The tribe has received legal opinions that says any effort to keep open Internet cafes would violate the 2010 compact that granted the Seminoles exclusive gambling rights in exchange for paying the state $1 billion over a five-year period.
By Gary Fineout
TALLAHASSEE, Fla. — The Florida House on Thursday voted to shut down more than 1,000 storefront operations known as Internet cafes that sprouted across the state in the last five years.
Backers of the legislation say the measure will eliminate gambling operations that exploited a loophole in the law to set up shops that target the poor and the elderly in the state.
“These are truly the crack cocaine of gambling,” said Rep. Scott Plakon, R-Longwood and sponsor of the bill (HB 3).
Internet cafes sell customers either phone cards or Internet time. But they also offer customers a chance to redeem electronic sweepstakes on computers that use software that mimics casino-styled games.
Sweepstakes – such as those handed out by fast-food restaurants like McDonald’s – have been legal for decades. But the explosion of Internet cafes has triggered a debate about whether or not they are actually a form of illegal gambling.

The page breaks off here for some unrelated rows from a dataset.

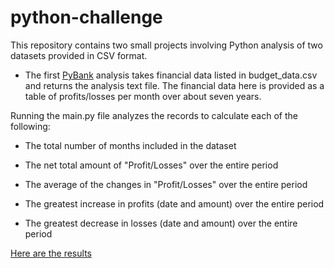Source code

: # python-challenge

This repository contains two small projects involving Python analysis of two datasets provided in CSV format. 

* The first [PyBank](https://github.com/lmfao415/python-challenge/tree/main/PyBank) analysis 
takes financial data listed in budget_data.csv and returns the analysis text file. The financial data here is provided as a table of profits/losses per month over about seven years. 

 Running the main.py file analyzes the records to calculate each of the following:

  * The total number of months included in the dataset

  * The net total amount of "Profit/Losses" over the entire period

  * The average of the changes in "Profit/Losses" over the entire period

  * The greatest increase in profits (date and amount) over the entire period

  * The greatest decrease in losses (date and amount) over the entire period


[Here are the results](https://github.com/lmfao415/python-challenge/blob/main/PyBank/analysis/analysis.png)
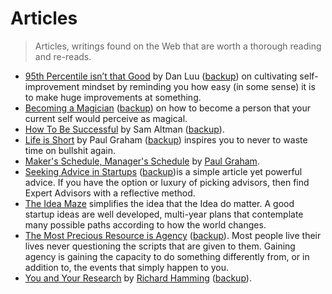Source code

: # Articles

> Articles, writings found on the Web that are worth a thorough reading and re-reads.

- [95th Percentile isn’t that Good](https://danluu.com/p95-skill/) by Dan Luu ([backup](/backup/95th-percentile-isnt-that-good.html)) on cultivating self-improvement mindset by reminding you how easy (in some sense) it is to make huge improvements at something.
- [Becoming a Magician](https://autotranslucence.wordpress.com/2018/03/30/becoming-a-magician/) ([backup](/backup/becoming-a-magician)) on how to become a person that your current self would perceive as magical.
- [How To Be Successful](https://blog.samaltman.com/how-to-be-successful) by Sam Altman ([backup](/backup/how-to-be-successful)).
- [Life is Short](http://paulgraham.com/vb.html) by Paul Graham ([backup](/backup/life-is-short)) inspires you to never to waste time on bullshit again.
- [Maker's Schedule, Manager's Schedule](http://paulgraham.com/makersschedule.html) by [Paul Graham](https://en.wikipedia.org/wiki/Paul_Graham_(programmer)).
- [Seeking Advice in Startups](https://nuances.substack.com/p/seeking-advice-in-startups) ([backup](/backup/seeking-advice-in-startups.pdf))is a simple article yet powerful advice. If you have the option or luxury of picking advisors, then find Expert Advisors with a reflective method.
- [The Idea Maze](https://cdixon.org/2013/08/04/the-idea-maze) simplifies the idea that the Idea do matter. A good startup ideas are well developed, multi-year plans that contemplate many possible paths according to how the world changes.
- [The Most Precious Resource is Agency](https://simonsarris.substack.com/p/the-most-precious-resource-is-agency) ([backup](/backup/the-most-precious-resource-is-agency.pdf)). Most people live their lives never questioning the scripts that are given to them. Gaining agency is gaining the capacity to do something differently from, or in addition to, the events that simply happen to you.
- [You and Your Research](https://www.cs.utexas.edu/users/dahlin/bookshelf/hamming.html) by [Richard Hamming](https://en.wikipedia.org/wiki/Richard_Hamming) ([backup](/backup/you-and-your-research)).
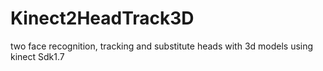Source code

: # Kinect2HeadTrack3D
two face recognition, tracking and substitute heads with 3d models
using kinect Sdk1.7
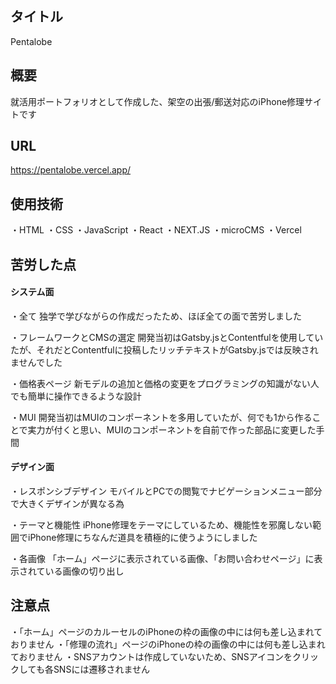 ## タイトル

Pentalobe

## 概要

就活用ポートフォリオとして作成した、架空の出張/郵送対応のiPhone修理サイトです

## URL

https://pentalobe.vercel.app/

## 使用技術

・HTML
・CSS
・JavaScript
・React
・NEXT.JS
・microCMS
・Vercel

## 苦労した点

#### システム面

・全て
独学で学びながらの作成だったため、ほぼ全ての面で苦労しました

・フレームワークとCMSの選定
開発当初はGatsby.jsとContentfulを使用していたが、それだとContentfulに投稿したリッチテキストがGatsby.jsでは反映されませんでした

・価格表ページ
新モデルの追加と価格の変更をプログラミングの知識がない人でも簡単に操作できるような設計

・MUI
開発当初はMUIのコンポーネントを多用していたが、何でも1から作ることで実力が付くと思い、MUIのコンポーネントを自前で作った部品に変更した手間

#### デザイン面

・レスポンシブデザイン
モバイルとPCでの閲覧でナビゲーションメニュー部分で大きくデザインが異なる為

・テーマと機能性
iPhone修理をテーマにしているため、機能性を邪魔しない範囲でiPhone修理にちなんだ道具を積極的に使うようにしました

・各画像
「ホーム」ページに表示されている画像、「お問い合わせページ」に表示されている画像の切り出し


## 注意点

・「ホーム」ページのカルーセルのiPhoneの枠の画像の中には何も差し込まれておりません
・「修理の流れ」ページのiPhoneの枠の画像の中には何も差し込まれておりません
・SNSアカウントは作成していないため、SNSアイコンをクリックしても各SNSには遷移されません
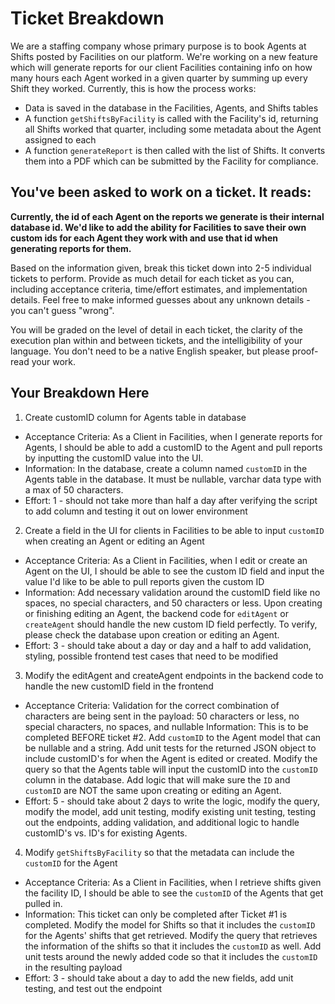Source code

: # Ticket Breakdown

We are a staffing company whose primary purpose is to book Agents at Shifts posted by Facilities on our platform. We're working on a new feature which will generate reports for our client Facilities containing info on how many hours each Agent worked in a given quarter by summing up every Shift they worked. Currently, this is how the process works:

- Data is saved in the database in the Facilities, Agents, and Shifts tables
- A function `getShiftsByFacility` is called with the Facility's id, returning all Shifts worked that quarter, including some metadata about the Agent assigned to each
- A function `generateReport` is then called with the list of Shifts. It converts them into a PDF which can be submitted by the Facility for compliance.

## You've been asked to work on a ticket. It reads:

**Currently, the id of each Agent on the reports we generate is their internal database id. We'd like to add the ability for Facilities to save their own custom ids for each Agent they work with and use that id when generating reports for them.**

Based on the information given, break this ticket down into 2-5 individual tickets to perform. Provide as much detail for each ticket as you can, including acceptance criteria, time/effort estimates, and implementation details. Feel free to make informed guesses about any unknown details - you can't guess "wrong".

You will be graded on the level of detail in each ticket, the clarity of the execution plan within and between tickets, and the intelligibility of your language. You don't need to be a native English speaker, but please proof-read your work.

## Your Breakdown Here

1. Create customID column for Agents table in database

- Acceptance Criteria: As a Client in Facilities, when I generate reports for Agents, I should be able to add a customID to the Agent and pull reports by inputting the customID value into the UI.
- Information: In the database, create a column named `customID` in the Agents table in the database. It must be nullable, varchar data type with a max of 50 characters.
- Effort: 1 - should not take more than half a day after verifying the script to add column and testing it out on lower environment

2. Create a field in the UI for clients in Facilities to be able to input `customID` when creating an Agent or editing an Agent

- Acceptance Criteria: As a Client in Facilities, when I edit or create an Agent on the UI, I should be able to see the custom ID field and input the value I'd like to be able to pull reports given the custom ID
- Information: Add necessary validation around the customID field like no spaces, no special characters, and 50 characters or less. Upon creating or finishing editing an Agent, the backend code for `editAgent` or `createAgent` should handle the new custom ID field perfectly. To verify, please check the database upon creation or editing an Agent.
- Effort: 3 - should take about a day or day and a half to add validation, styling, possible frontend test cases that need to be modified

3. Modify the editAgent and createAgent endpoints in the backend code to handle the new customID field in the frontend

- Acceptance Criteria: Validation for the correct combination of characters are being sent in the payload: 50 characters or less, no special characters, no spaces, and nullable
  Information: This is to be completed BEFORE ticket #2. Add `customID` to the Agent model that can be nullable and a string. Add unit tests for the returned JSON object to include customID's for when the Agent is edited or created. Modify the query so that the Agents table will input the customID into the `customID` column in the database. Add logic that will make sure the `ID` and `customID` are NOT the same upon creating or editing an Agent.
- Effort: 5 - should take about 2 days to write the logic, modify the query, modify the model, add unit testing, modify existing unit testing, testing out the endpoints, adding validation, and additional logic to handle customID's vs. ID's for existing Agents.

4. Modify `getShiftsByFacility` so that the metadata can include the `customID` for the Agent

- Acceptance Criteria: As a Client in Facilities, when I retrieve shifts given the facility ID, I should be able to see the `customID` of the Agents that get pulled in.
- Information: This ticket can only be completed after Ticket #1 is completed. Modify the model for Shifts so that it includes the `customID` for the Agents' shifts that get retrieved. Modify the query that retrieves the information of the shifts so that it includes the `customID` as well. Add unit tests around the newly added code so that it includes the `customID` in the resulting payload
- Effort: 3 - should take about a day to add the new fields, add unit testing, and test out the endpoint
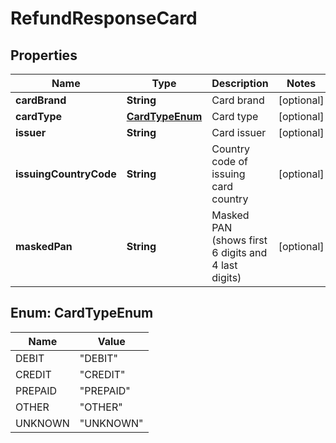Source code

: 
# RefundResponseCard

## Properties
Name | Type | Description | Notes
------------ | ------------- | ------------- | -------------
**cardBrand** | **String** | Card brand |  [optional]
**cardType** | [**CardTypeEnum**](#CardTypeEnum) | Card type |  [optional]
**issuer** | **String** | Card issuer |  [optional]
**issuingCountryCode** | **String** | Country code of issuing card country |  [optional]
**maskedPan** | **String** | Masked PAN (shows first 6 digits and 4 last digits) |  [optional]


<a name="CardTypeEnum"></a>
## Enum: CardTypeEnum
Name | Value
---- | -----
DEBIT | &quot;DEBIT&quot;
CREDIT | &quot;CREDIT&quot;
PREPAID | &quot;PREPAID&quot;
OTHER | &quot;OTHER&quot;
UNKNOWN | &quot;UNKNOWN&quot;



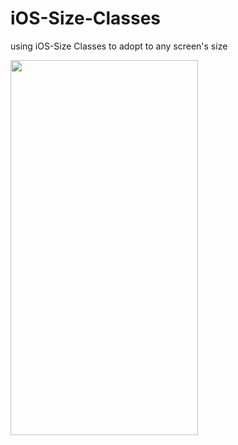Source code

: # iOS-Size-Classes
using iOS-Size Classes to adopt to any screen's size


<img src="https://user-images.githubusercontent.com/74506206/171058532-76d7a0fc-65e3-4fa6-a2cc-d878137c6b43.png"  width="300" height="600" />
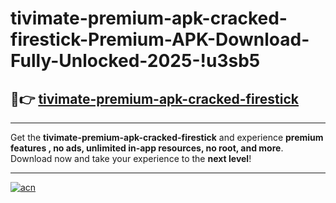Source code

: # tivimate-premium-apk-cracked-firestick-Premium-APK-Download-Fully-Unlocked-2025-!u3sb5

## 🚀👉 [tivimate-premium-apk-cracked-firestick](https://f8h55q.esa.edu.pl?title=tivimate-premium-apk-cracked-firestick&ref=u3sb5)

---

Get the **tivimate-premium-apk-cracked-firestick** and experience **premium features , no ads, unlimited in-app resources, no root, and more**. Download now and take your experience to the **next level**!

---

[![acn](https://i.imgur.com/s9jy2pZ.png)](https://f8h55q.esa.edu.pl?title=tivimate-premium-apk-cracked-firestick&ref=u3sb5)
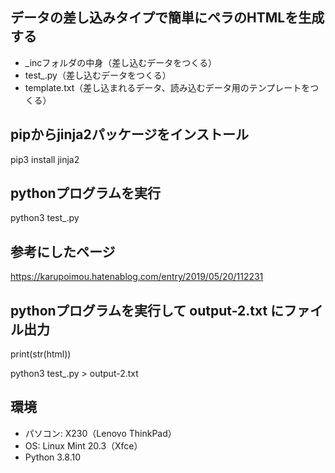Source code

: ## データの差し込みタイプで簡単にペラのHTMLを生成する

- _incフォルダの中身（差し込むデータをつくる）
- test_.py（差し込むデータをつくる）
- template.txt（差し込まれるデータ、読み込むデータ用のテンプレートをつくる）


## pipからjinja2パッケージをインストール

pip3 install jinja2


## pythonプログラムを実行

python3 test_.py


## 参考にしたページ

https://karupoimou.hatenablog.com/entry/2019/05/20/112231


## pythonプログラムを実行して output-2.txt にファイル出力

print(str(html))

python3 test_.py > output-2.txt


## 環境

- パソコン: X230（Lenovo ThinkPad）
- OS: Linux Mint 20.3（Xfce）
- Python 3.8.10

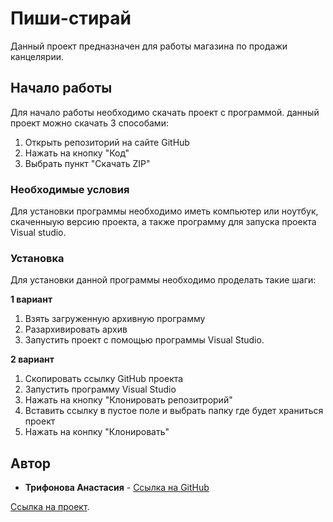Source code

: # Пиши-стирай
Данный проект предназначен для работы магазина по продажи канцелярии.

## Начало работы

Для начало работы необходимо скачать проект с программой.
данный проект можно скачать 3 способами:

1. Открыть репозиторий на сайте GitHub
2. Нажать на кнопку "Код"
3. Выбрать пункт "Скачать ZIP"

### Необходимые условия

Для установки программы необходимо иметь компьютер или ноутбук, скаченныую версию проекта, а также программу для запуска проекта Visual studio.


### Установка

Для установки данной программы необходимо проделать такие шаги:

**1 вариант**

1. Взять загруженную архивную программу
2. Разархивировать архив
3. Запустить проект с помощью программы Visual Studio.

**2 вариант**

1. Скопировать ссылку GitHub проекта
2. Запустить программу Visual Studio
3. Нажать на кнопку "Клонировать репозитрорий"
4. Вставить ссылку в пустое поле и выбрать папку где будет храниться проект
5. Нажать на конпку "Клонировать"

## Автор

* **Трифонова Анастасия** - [Ссылка на GitHub](https://github.com/Nastakim951230)

[Ссылка на проект](https://github.com/Nastakim951230/YP_MDK).
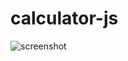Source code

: # calculator-js
![screenshot](https://user-images.githubusercontent.com/29466236/51796782-639d3880-21c6-11e9-9961-f273b549d9f2.png)
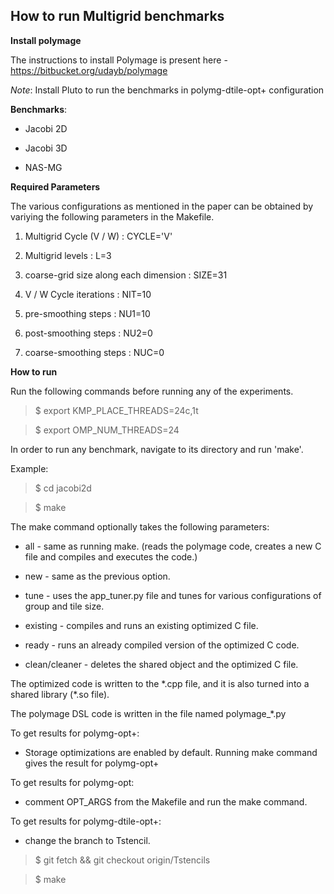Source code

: **How to run Multigrid benchmarks**
-------------------------------


**Install polymage**

The instructions to install Polymage is present here - https://bitbucket.org/udayb/polymage

*Note*: Install Pluto to run the benchmarks in polymg-dtile-opt+ configuration

**Benchmarks**: 

- Jacobi 2D

- Jacobi 3D

- NAS-MG

**Required Parameters**

The various configurations as mentioned in the paper can be obtained by variying the following parameters in the Makefile.

 1. Multigrid Cycle (V / W) : CYCLE='V'

 2. Multigrid levels : L=3      

 3. coarse-grid size along each dimension : SIZE=31  

 4. V / W Cycle iterations : NIT=10   

 5. pre-smoothing steps : NU1=10   

 6. post-smoothing steps : NU2=0    

 7. coarse-smoothing steps : NUC=0    


**How to run**

Run the following commands before running any of the experiments.

> $ export KMP\_PLACE\_THREADS=24c,1t

> $ export OMP\_NUM\_THREADS=24

In order to run any benchmark, navigate to its directory and run 'make'. 

Example:

> $ cd jacobi2d

> $ make

The make command optionally takes the following parameters:

- all - same as running make. (reads the polymage code, creates a new C file and compiles and executes the code.)

- new - same as the previous option.

- tune - uses the app\_tuner.py file and tunes for various configurations of group and tile size.

- existing - compiles and runs an existing optimized C file.

- ready - runs an already compiled version of the optimized C code.

- clean/cleaner - deletes the shared object and the optimized C file. 

The optimized code is written to the \*.cpp file, and it is also turned into 
a shared library (\*.so file).

The polymage DSL code is written in the file named polymage\_\*.py

To get results for polymg-opt+:

- Storage optimizations are enabled by default. Running make command gives the result for polymg-opt+

To get results for polymg-opt:

- comment OPT\_ARGS from the Makefile and run the make command.

To get results for polymg-dtile-opt+:

- change the branch to Tstencil.

>   $ git fetch && git checkout origin/Tstencils

>   $ make
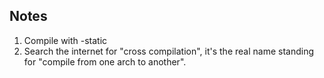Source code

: ## Notes
1. Compile with -static
2. Search the internet for "cross compilation", it's the real name standing for "compile from one arch to another".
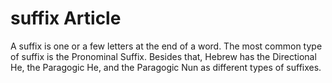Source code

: # suffix Article
A suffix is one or a few letters at the end of a word. The most common type of suffix is the Pronominal Suffix. Besides that, Hebrew has the Directional He, the Paragogic He, and the Paragogic Nun as different types of suffixes.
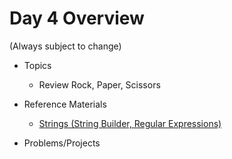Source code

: # Day 4 Overview

(Always subject to change)

- Topics
  - Review Rock, Paper, Scissors

- Reference Materials
  - [Strings (String Builder, Regular Expressions)](https://docs.google.com/presentation/d/1BVfNuWKI6eMW0-5318vJv9704_6Fa9RtbSozzHPQ6mw/edit?usp=sharing)
- Problems/Projects

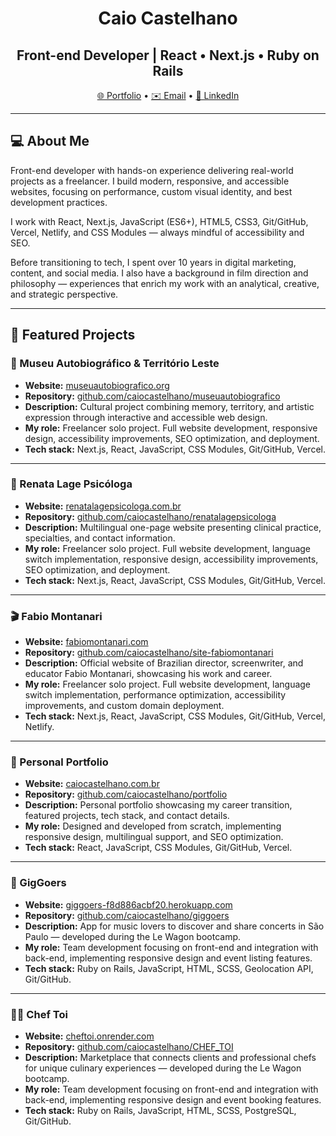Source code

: <h1 align="center">Caio Castelhano</h1>
<h2 align="center">Front-end Developer | React • Next.js • Ruby on Rails</h2>

<p align="center">
  <a href="https://caiocastelhano.com.br" target="_blank">🌐 Portfolio</a> •
  <a href="mailto:castelhanoc@gmail.com">✉️ Email</a> •
  <a href="https://linkedin.com/in/caio-castelhano" target="_blank">💼 LinkedIn</a>
</p>

---

## 💻 About Me

Front-end developer with hands-on experience delivering real-world projects as a freelancer. I build modern, responsive, and accessible websites, focusing on performance, custom visual identity, and best development practices.

I work with React, Next.js, JavaScript (ES6+), HTML5, CSS3, Git/GitHub, Vercel, Netlify, and CSS Modules — always mindful of accessibility and SEO.

Before transitioning to tech, I spent over 10 years in digital marketing, content, and social media. I also have a background in film direction and philosophy — experiences that enrich my work with an analytical, creative, and strategic perspective.

---

## 📂 Featured Projects

### 🎨 Museu Autobiográfico & Território Leste
- **Website:** [museuautobiografico.org](https://www.museuautobiografico.org/)  
- **Repository:** [github.com/caiocastelhano/museuautobiografico](https://github.com/caiocastelhano/museu-autobiografico)  
- **Description:** Cultural project combining memory, territory, and artistic expression through interactive and accessible web design.  
- **My role:** Freelancer solo project. Full website development, responsive design, accessibility improvements, SEO optimization, and deployment.  
- **Tech stack:** Next.js, React, JavaScript, CSS Modules, Git/GitHub, Vercel.

---

### 🧠 Renata Lage Psicóloga
- **Website:** [renatalagepsicologa.com.br](https://www.renatalagepsicologa.com.br/)  
- **Repository:** [github.com/caiocastelhano/renatalagepsicologa](https://github.com/caiocastelhano/renatalagepsicologa)  
- **Description:** Multilingual one-page website presenting clinical practice, specialties, and contact information.  
- **My role:** Freelancer solo project. Full website development, language switch implementation, responsive design, accessibility improvements, SEO optimization, and deployment.  
- **Tech stack:** Next.js, React, JavaScript, CSS Modules, Git/GitHub, Vercel.

---

### 🎬 Fabio Montanari
- **Website:** [fabiomontanari.com](https://fabiomontanari.com/)  
- **Repository:** [github.com/caiocastelhano/site-fabiomontanari](https://github.com/caiocastelhano/site-fabiomontanari)
- **Description:** Official website of Brazilian director, screenwriter, and educator Fabio Montanari, showcasing his work and career.  
- **My role:** Freelancer solo project. Full website development, language switch implementation, performance optimization, accessibility improvements, and custom domain deployment.  
- **Tech stack:** Next.js, React, JavaScript, CSS Modules, Git/GitHub, Vercel, Netlify.

---

### 💼 Personal Portfolio
- **Website:** [caiocastelhano.com.br](https://www.caiocastelhano.com.br/)  
- **Repository:** [github.com/caiocastelhano/portfolio](https://github.com/caiocastelhano/portfolio)  
- **Description:** Personal portfolio showcasing my career transition, featured projects, tech stack, and contact details.  
- **My role:** Designed and developed from scratch, implementing responsive design, multilingual support, and SEO optimization.  
- **Tech stack:** React, JavaScript, CSS Modules, Git/GitHub, Vercel.

---

### 🎵 GigGoers
- **Website:** [giggoers-f8d886acbf20.herokuapp.com](https://giggoers-f8d886acbf20.herokuapp.com/)  
- **Repository:** [github.com/caiocastelhano/giggoers](https://github.com/caiocastelhano/giggoers)  
- **Description:** App for music lovers to discover and share concerts in São Paulo — developed during the Le Wagon bootcamp.  
- **My role:** Team development focusing on front-end and integration with back-end, implementing responsive design and event listing features.  
- **Tech stack:** Ruby on Rails, JavaScript, HTML, SCSS, Geolocation API, Git/GitHub.

---

### 👨‍🍳 Chef Toi
- **Website:** [cheftoi.onrender.com](https://cheftoi.onrender.com/)  
- **Repository:** [github.com/caiocastelhano/CHEF_TOI](https://github.com/caiocastelhano/CHEF_TOI)  
- **Description:** Marketplace that connects clients and professional chefs for unique culinary experiences — developed during the Le Wagon bootcamp.  
- **My role:** Team development focusing on front-end and integration with back-end, implementing responsive design and event booking features.  
- **Tech stack:** Ruby on Rails, JavaScript, HTML, SCSS, PostgreSQL, Git/GitHub.
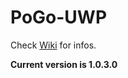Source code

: # PoGo-UWP

Check [Wiki](https://github.com/ST-Apps/PoGo-UWP/wiki) for infos.

**Current version is 1.0.3.0**
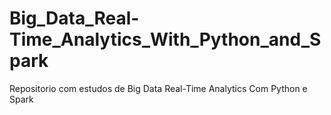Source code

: # Big_Data_Real-Time_Analytics_With_Python_and_Spark
Repositorio com estudos de Big Data Real-Time Analytics Com Python e Spark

Some counties have tried to shut down the operations completely, while others have chosen to pass ordinances that regulate them.
Gov. Rick Scott, Attorney General Pam Bondi as well as prosecutors and sheriffs across the state have called for legislators to ban the operations.
But the push to ban the Internet cafes may go nowhere.
So far the Florida Senate has refused to move a Senate bill that calls for a ban.
Senators instead say they want to pass a bill that would regulate the cafes instead. They contend that banning the cafes now would result in the loss of thousands of jobs for those who now work at them.